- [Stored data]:

==============================

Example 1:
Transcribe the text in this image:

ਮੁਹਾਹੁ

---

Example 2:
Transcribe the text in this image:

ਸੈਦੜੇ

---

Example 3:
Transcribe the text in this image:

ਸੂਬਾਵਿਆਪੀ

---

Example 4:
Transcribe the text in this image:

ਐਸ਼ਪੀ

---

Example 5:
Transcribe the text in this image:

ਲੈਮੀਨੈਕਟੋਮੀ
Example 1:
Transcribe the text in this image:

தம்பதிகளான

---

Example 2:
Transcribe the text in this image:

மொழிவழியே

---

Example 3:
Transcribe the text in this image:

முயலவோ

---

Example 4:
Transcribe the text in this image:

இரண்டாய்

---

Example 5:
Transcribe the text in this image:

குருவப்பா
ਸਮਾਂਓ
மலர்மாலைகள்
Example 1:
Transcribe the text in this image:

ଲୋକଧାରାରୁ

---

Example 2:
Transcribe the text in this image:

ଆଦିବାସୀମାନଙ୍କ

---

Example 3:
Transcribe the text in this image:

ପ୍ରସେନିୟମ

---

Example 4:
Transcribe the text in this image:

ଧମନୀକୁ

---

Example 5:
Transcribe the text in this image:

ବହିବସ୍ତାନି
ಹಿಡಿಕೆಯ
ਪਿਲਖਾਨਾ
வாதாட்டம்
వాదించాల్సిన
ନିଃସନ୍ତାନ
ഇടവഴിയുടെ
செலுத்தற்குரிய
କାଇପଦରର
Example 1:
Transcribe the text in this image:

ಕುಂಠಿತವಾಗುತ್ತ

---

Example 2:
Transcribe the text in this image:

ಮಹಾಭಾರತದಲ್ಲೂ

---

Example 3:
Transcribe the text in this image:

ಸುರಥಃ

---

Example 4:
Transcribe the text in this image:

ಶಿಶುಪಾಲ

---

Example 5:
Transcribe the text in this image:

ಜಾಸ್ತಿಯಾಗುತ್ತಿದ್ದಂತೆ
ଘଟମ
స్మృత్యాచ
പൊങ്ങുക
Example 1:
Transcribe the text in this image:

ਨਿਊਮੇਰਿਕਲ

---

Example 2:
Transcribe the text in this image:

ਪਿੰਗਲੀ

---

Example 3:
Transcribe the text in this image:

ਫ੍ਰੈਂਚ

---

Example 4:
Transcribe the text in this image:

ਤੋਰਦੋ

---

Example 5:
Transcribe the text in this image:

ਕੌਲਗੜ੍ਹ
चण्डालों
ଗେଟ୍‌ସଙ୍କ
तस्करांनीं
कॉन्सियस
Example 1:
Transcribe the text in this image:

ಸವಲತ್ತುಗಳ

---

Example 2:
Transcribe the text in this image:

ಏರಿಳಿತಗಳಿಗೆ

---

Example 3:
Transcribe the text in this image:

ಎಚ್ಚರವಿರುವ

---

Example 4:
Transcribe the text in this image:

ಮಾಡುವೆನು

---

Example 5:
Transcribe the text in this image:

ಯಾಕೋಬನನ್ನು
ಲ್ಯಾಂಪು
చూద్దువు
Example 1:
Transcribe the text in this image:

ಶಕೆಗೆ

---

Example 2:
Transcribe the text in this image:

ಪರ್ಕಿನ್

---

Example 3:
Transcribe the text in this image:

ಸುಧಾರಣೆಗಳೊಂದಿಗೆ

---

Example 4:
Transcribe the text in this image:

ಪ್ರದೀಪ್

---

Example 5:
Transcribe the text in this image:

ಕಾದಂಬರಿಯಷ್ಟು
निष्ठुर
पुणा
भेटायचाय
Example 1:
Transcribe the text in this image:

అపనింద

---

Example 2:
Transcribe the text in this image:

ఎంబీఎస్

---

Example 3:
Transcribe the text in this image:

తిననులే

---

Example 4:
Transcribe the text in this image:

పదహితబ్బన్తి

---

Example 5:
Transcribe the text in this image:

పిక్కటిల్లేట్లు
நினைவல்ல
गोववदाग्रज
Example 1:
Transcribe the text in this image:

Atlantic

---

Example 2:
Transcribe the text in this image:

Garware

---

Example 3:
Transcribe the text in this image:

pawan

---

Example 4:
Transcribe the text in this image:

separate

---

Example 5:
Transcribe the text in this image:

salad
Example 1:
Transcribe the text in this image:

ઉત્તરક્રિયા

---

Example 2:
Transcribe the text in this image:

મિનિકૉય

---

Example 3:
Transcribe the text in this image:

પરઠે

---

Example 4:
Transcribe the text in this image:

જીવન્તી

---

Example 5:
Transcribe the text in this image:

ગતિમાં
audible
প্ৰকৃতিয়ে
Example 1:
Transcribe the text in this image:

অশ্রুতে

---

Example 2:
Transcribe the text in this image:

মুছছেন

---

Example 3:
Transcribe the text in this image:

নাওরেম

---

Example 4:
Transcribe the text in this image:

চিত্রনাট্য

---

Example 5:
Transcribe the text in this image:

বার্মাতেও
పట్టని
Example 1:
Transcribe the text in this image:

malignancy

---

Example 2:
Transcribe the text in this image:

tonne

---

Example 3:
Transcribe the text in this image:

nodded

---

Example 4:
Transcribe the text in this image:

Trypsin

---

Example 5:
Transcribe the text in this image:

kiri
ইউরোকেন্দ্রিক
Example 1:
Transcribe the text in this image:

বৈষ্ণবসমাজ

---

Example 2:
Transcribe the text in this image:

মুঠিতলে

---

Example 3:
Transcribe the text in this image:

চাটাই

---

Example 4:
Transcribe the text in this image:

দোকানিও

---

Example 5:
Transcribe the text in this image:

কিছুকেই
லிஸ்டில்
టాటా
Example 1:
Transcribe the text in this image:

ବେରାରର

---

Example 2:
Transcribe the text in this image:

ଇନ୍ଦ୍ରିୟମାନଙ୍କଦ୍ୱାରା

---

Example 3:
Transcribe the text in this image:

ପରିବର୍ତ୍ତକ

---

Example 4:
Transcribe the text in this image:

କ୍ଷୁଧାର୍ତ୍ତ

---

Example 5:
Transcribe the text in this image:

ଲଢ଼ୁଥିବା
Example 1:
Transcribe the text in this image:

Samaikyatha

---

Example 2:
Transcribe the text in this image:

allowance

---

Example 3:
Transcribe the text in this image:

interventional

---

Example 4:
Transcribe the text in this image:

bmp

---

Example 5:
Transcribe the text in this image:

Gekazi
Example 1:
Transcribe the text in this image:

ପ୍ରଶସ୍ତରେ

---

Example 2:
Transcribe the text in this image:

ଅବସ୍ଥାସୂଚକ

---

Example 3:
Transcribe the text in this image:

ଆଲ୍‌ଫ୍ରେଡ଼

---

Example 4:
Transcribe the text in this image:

==============================

- [TASK BRIEF]:
All records shown above are to be reproduced without any alteration.

- [WORKED SOLUTION]:
Example 1:
Transcribe the text in this image:

ਮੁਹਾਹੁ

---

Example 2:
Transcribe the text in this image:

ਸੈਦੜੇ

---

Example 3:
Transcribe the text in this image:

ਸੂਬਾਵਿਆਪੀ

---

Example 4:
Transcribe the text in this image:

ਐਸ਼ਪੀ

---

Example 5:
Transcribe the text in this image:

ਲੈਮੀਨੈਕਟੋਮੀ
Example 1:
Transcribe the text in this image:

தம்பதிகளான

---

Example 2:
Transcribe the text in this image:

மொழிவழியே

---

Example 3:
Transcribe the text in this image:

முயலவோ

---

Example 4:
Transcribe the text in this image:

இரண்டாய்

---

Example 5:
Transcribe the text in this image:

குருவப்பா
ਸਮਾਂਓ
மலர்மாலைகள்
Example 1:
Transcribe the text in this image:

ଲୋକଧାରାରୁ

---

Example 2:
Transcribe the text in this image:

ଆଦିବାସୀମାନଙ୍କ

---

Example 3:
Transcribe the text in this image:

ପ୍ରସେନିୟମ

---

Example 4:
Transcribe the text in this image:

ଧମନୀକୁ

---

Example 5:
Transcribe the text in this image:

ବହିବସ୍ତାନି
ಹಿಡಿಕೆಯ
ਪਿਲਖਾਨਾ
வாதாட்டம்
వాదించాల్సిన
ନିଃସନ୍ତାନ
ഇടവഴിയുടെ
செலுத்தற்குரிய
କାଇପଦରର
Example 1:
Transcribe the text in this image:

ಕುಂಠಿತವಾಗುತ್ತ

---

Example 2:
Transcribe the text in this image:

ಮಹಾಭಾರತದಲ್ಲೂ

---

Example 3:
Transcribe the text in this image:

ಸುರಥಃ

---

Example 4:
Transcribe the text in this image:

ಶಿಶುಪಾಲ

---

Example 5:
Transcribe the text in this image:

ಜಾಸ್ತಿಯಾಗುತ್ತಿದ್ದಂತೆ
ଘଟମ
స్మృత్యాచ
പൊങ്ങുക
Example 1:
Transcribe the text in this image:

ਨਿਊਮੇਰਿਕਲ

---

Example 2:
Transcribe the text in this image:

ਪਿੰਗਲੀ

---

Example 3:
Transcribe the text in this image:

ਫ੍ਰੈਂਚ

---

Example 4:
Transcribe the text in this image:

ਤੋਰਦੋ

---

Example 5:
Transcribe the text in this image:

ਕੌਲਗੜ੍ਹ
चण्डालों
ଗେଟ୍‌ସଙ୍କ
तस्करांनीं
कॉन्सियस
Example 1:
Transcribe the text in this image:

ಸವಲತ್ತುಗಳ

---

Example 2:
Transcribe the text in this image:

ಏರಿಳಿತಗಳಿಗೆ

---

Example 3:
Transcribe the text in this image:

ಎಚ್ಚರವಿರುವ

---

Example 4:
Transcribe the text in this image:

ಮಾಡುವೆನು

---

Example 5:
Transcribe the text in this image:

ಯಾಕೋಬನನ್ನು
ಲ್ಯಾಂಪು
చూద్దువు
Example 1:
Transcribe the text in this image:

ಶಕೆಗೆ

---

Example 2:
Transcribe the text in this image:

ಪರ್ಕಿನ್

---

Example 3:
Transcribe the text in this image:

ಸುಧಾರಣೆಗಳೊಂದಿಗೆ

---

Example 4:
Transcribe the text in this image:

ಪ್ರದೀಪ್

---

Example 5:
Transcribe the text in this image:

ಕಾದಂಬರಿಯಷ್ಟು
निष्ठुर
पुणा
भेटायचाय
Example 1:
Transcribe the text in this image:

అపనింద

---

Example 2:
Transcribe the text in this image:

ఎంబీఎస్

---

Example 3:
Transcribe the text in this image:

తిననులే

---

Example 4:
Transcribe the text in this image:

పదహితబ్బన్తి

---

Example 5:
Transcribe the text in this image:

పిక్కటిల్లేట్లు
நினைவல்ல
गोववदाग्रज
Example 1:
Transcribe the text in this image:

Atlantic

---

Example 2:
Transcribe the text in this image:

Garware

---

Example 3:
Transcribe the text in this image:

pawan

---

Example 4:
Transcribe the text in this image:

separate

---

Example 5:
Transcribe the text in this image:

salad
Example 1:
Transcribe the text in this image:

ઉત્તરક્રિયા

---

Example 2:
Transcribe the text in this image:

મિનિકૉય

---

Example 3:
Transcribe the text in this image:

પરઠે

---

Example 4:
Transcribe the text in this image:

જીવન્તી

---

Example 5:
Transcribe the text in this image:

ગતિમાં
audible
প্ৰকৃতিয়ে
Example 1:
Transcribe the text in this image:

অশ্রুতে

---

Example 2:
Transcribe the text in this image:

মুছছেন

---

Example 3:
Transcribe the text in this image:

নাওরেম

---

Example 4:
Transcribe the text in this image:

চিত্রনাট্য

---

Example 5:
Transcribe the text in this image:

বার্মাতেও
పట్టని
Example 1:
Transcribe the text in this image:

malignancy

---

Example 2:
Transcribe the text in this image:

tonne

---

Example 3:
Transcribe the text in this image:

nodded

---

Example 4:
Transcribe the text in this image:

Trypsin

---

Example 5:
Transcribe the text in this image:

kiri
ইউরোকেন্দ্রিক
Example 1:
Transcribe the text in this image:

বৈষ্ণবসমাজ

---

Example 2:
Transcribe the text in this image:

মুঠিতলে

---

Example 3:
Transcribe the text in this image:

চাটাই

---

Example 4:
Transcribe the text in this image:

দোকানিও

---

Example 5:
Transcribe the text in this image:

কিছুকেই
லிஸ்டில்
టాటా
Example 1:
Transcribe the text in this image:

ବେରାରର

---

Example 2:
Transcribe the text in this image:

ଇନ୍ଦ୍ରିୟମାନଙ୍କଦ୍ୱାରା

---

Example 3:
Transcribe the text in this image:

ପରିବର୍ତ୍ତକ

---

Example 4:
Transcribe the text in this image:

କ୍ଷୁଧାର୍ତ୍ତ

---

Example 5:
Transcribe the text in this image:

ଲଢ଼ୁଥିବା
Example 1:
Transcribe the text in this image:

Samaikyatha

---

Example 2:
Transcribe the text in this image:

allowance

---

Example 3:
Transcribe the text in this image:

interventional

---

Example 4:
Transcribe the text in this image:

bmp

---

Example 5:
Transcribe the text in this image:

Gekazi
Example 1:
Transcribe the text in this image:

ପ୍ରଶସ୍ତରେ

---

Example 2:
Transcribe the text in this image:

ଅବସ୍ଥାସୂଚକ

---

Example 3:
Transcribe the text in this image:

ଆଲ୍‌ଫ୍ରେଡ଼

---

Example 4:
Transcribe the text in this image:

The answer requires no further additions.